On a March evening in Rome some fifty years ago, Anita Ekberg and Marcello Mastroianni stepped into the cold waters of the Trevi Fountain in Rome to shoot what would become Italian director Federico Fellini’s most famous and iconic scene: Marcello and Sylvia’s watery midnight tryst, unconsummated like the majority of the relationships within La Dolce Vita, all flowing with sexual energy but ending in the clarity of the dawn light with the unfulfilment of shallow, empty hedonism. In Hollywood, the Hays Code was weakening but still in force, restricting the moral, religious and sexual content of American films; yet the influence European cinema was pushing back the boundaries of what was deemed acceptable for films to portray and communicate, which would eventually lead to the scrapping of the Code in 1968.
La Dolce Vita is important for it marks one of the important victories in this process. It was as much an artistic leap for the director; Fellini’s previous three films had perhaps examined similar themes such as religion and existential isolation, but they had still been narratively straightforward and coherently moralistic. What La Dolce Vita signalled was evident from the famous opening shot of the statue of Christ being hoisted by helicopter over the streets of Rome: here was a society freed from the constraints of religion, guilt and Original Sin, but what takes its place? The film is a freeform exploration of this brave new world, eschewing traditional forms to create an episodic, loosely-constructed mosaic of life without a god.

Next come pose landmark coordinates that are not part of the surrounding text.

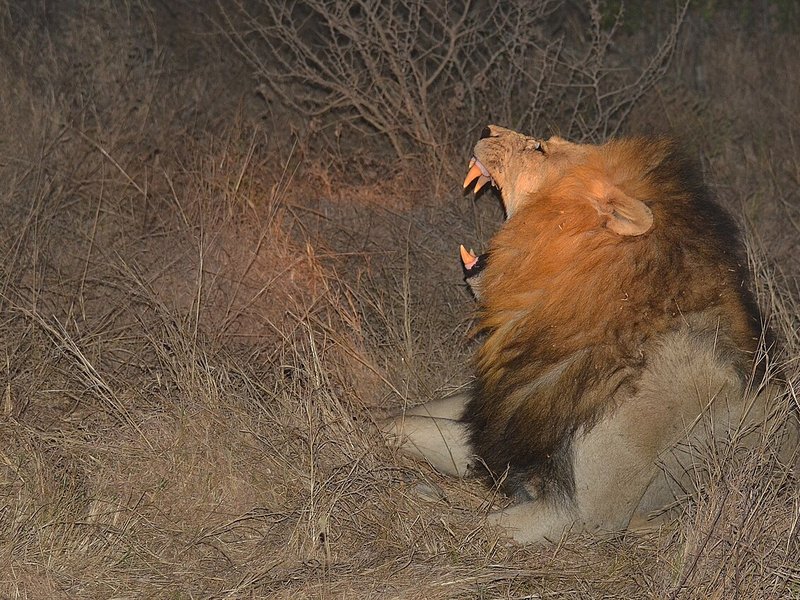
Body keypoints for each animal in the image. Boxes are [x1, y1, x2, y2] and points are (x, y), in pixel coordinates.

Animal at [384, 125, 797, 543]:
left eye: (540, 148)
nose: (487, 130)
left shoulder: (583, 517)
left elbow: (464, 529)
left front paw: (419, 496)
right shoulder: (507, 425)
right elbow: (398, 423)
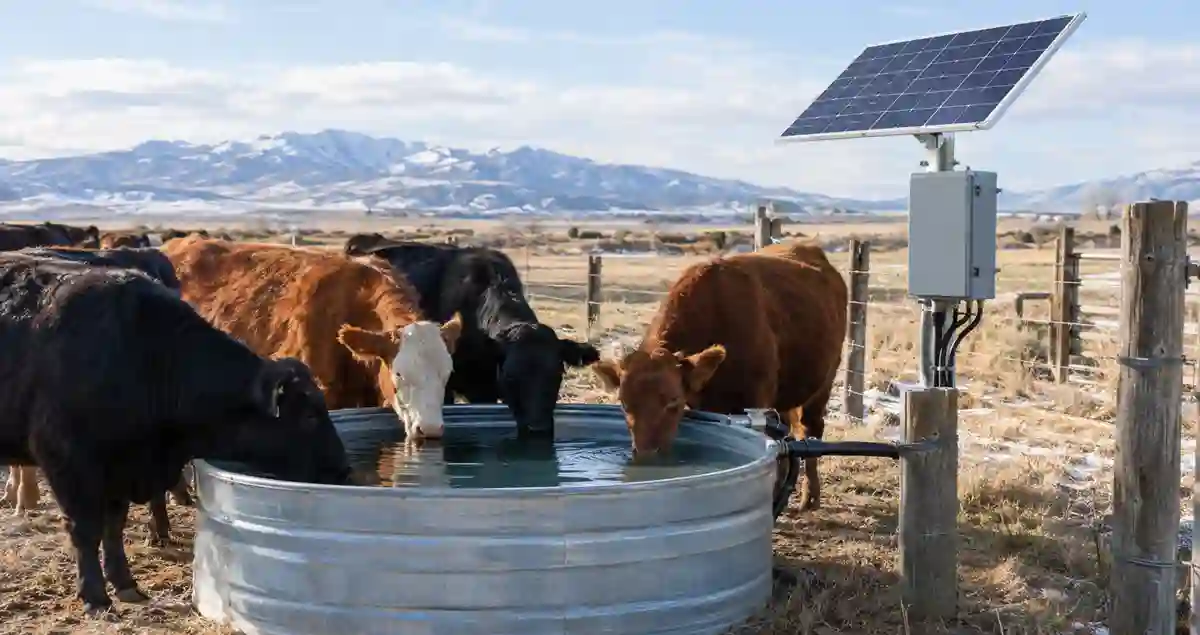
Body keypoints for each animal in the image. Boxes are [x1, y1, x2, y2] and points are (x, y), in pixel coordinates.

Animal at [590, 240, 848, 512]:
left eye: (673, 402)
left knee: (810, 430)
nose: (647, 455)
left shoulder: (756, 400)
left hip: (823, 383)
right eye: (624, 403)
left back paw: (810, 496)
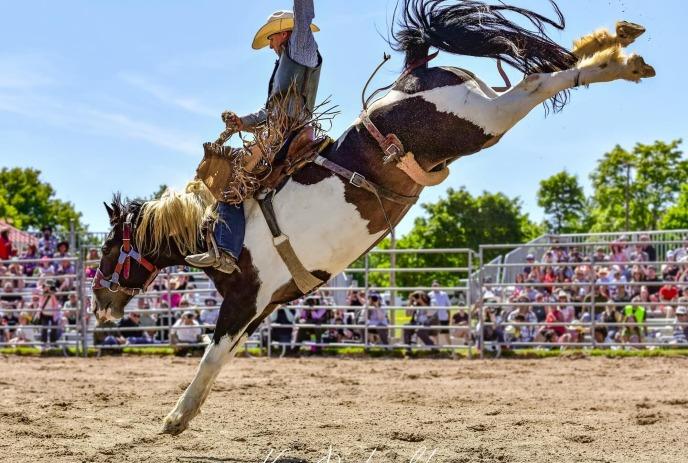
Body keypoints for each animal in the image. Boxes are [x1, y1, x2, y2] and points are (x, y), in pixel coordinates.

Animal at [91, 0, 655, 435]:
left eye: (109, 248)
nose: (98, 302)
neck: (211, 229)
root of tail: (409, 76)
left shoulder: (245, 298)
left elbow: (211, 355)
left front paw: (174, 419)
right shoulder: (262, 307)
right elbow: (223, 357)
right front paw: (183, 416)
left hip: (481, 121)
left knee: (537, 84)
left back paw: (622, 64)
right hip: (481, 110)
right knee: (536, 73)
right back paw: (615, 41)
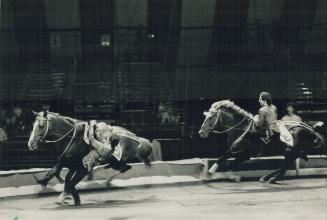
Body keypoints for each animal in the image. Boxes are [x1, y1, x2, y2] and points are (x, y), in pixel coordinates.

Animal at [197, 100, 326, 183]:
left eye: (210, 117)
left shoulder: (245, 154)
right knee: (289, 161)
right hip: (291, 150)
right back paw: (268, 177)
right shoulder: (235, 150)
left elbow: (228, 162)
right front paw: (217, 173)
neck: (243, 129)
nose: (201, 132)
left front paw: (213, 173)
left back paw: (272, 178)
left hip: (292, 150)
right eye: (206, 116)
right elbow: (226, 158)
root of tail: (310, 129)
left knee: (288, 163)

It is especially prescient of Fellini to presage what now seems an everyday given: the culture of the celebrity. La Dolce Vita came before Beatlemania, yet identified much of what was to come: even supplying the name to the baying press-packers who follow these lauded luminaries around – paparazzi. Marcello may well have been an idealist when he entered journalism, but these principles have long been forgotten by the time we join him on his helicopter ride over the Eternal City trying to pick up girls’ numbers above the din of the rotorblades. His most daring assignments now, save for covering supposed sightings of the Virgin Mary, seem to involve little more than escorting a buxom ‘actress’ on a tour of the Vatican and the Roman nightlife.
One aspect I have noticed of Fellini’s films from La Dolce Vita onwards is their increasing reflection of a globalised world: see where Sylvia is interviewed by journalists from all around Europe, their many different tongues appearing unitedly to question this obviously worldwide film star. Later on, languages and music from around the world seamlessly flow into one, marking at once the increasingly close-knit homogenised world emerging in the 1960s, but also rather humourously the way everyone in this superficial world is pretending to listen to one another, though not really paying any heed at all. In the grand, historically-rich surroundings of the Caracalla Baths, an Italian singer apes for his audience American rock n’ roll – the epitome of twentieth-century mass-produced mass-consumed popular culture.
Would the film make an interesting double-bill with Dr. Strangelove (1964)? Both exist in the shadow of the proliferation of nuclear weapons, but while Kubrick’s film plays a game of blackly-comic satire, Fellini takes a different path: in the face of instant global annihilation he offers his characters nihilistic debauchery as their escape, or at least diversion. The antics of Marcello’s fellow partyers are of little consequence or lasting joy, but is anything going to last anyway? Better to gain cheap thrills while there’s still a world to live in.
Perhaps I have highlighted too much of the pessimism of Fellini’s film; after all, one need only watch Pietro Germi’s hilariously comic Divorzio all’italiana (1961), which dramatises for comic effect a ravenous town of Sicilian men (and their wives) flocking to see this ‘scandalous’ new film, signalling the beginning of a new era of permissivity and sexual frankness. And for all of its dire warnings for Western society, La Dolce Vita remains immense fun to watch, like all of Fellini’s films so full of joy, and so celebratory of life’s rich diversities.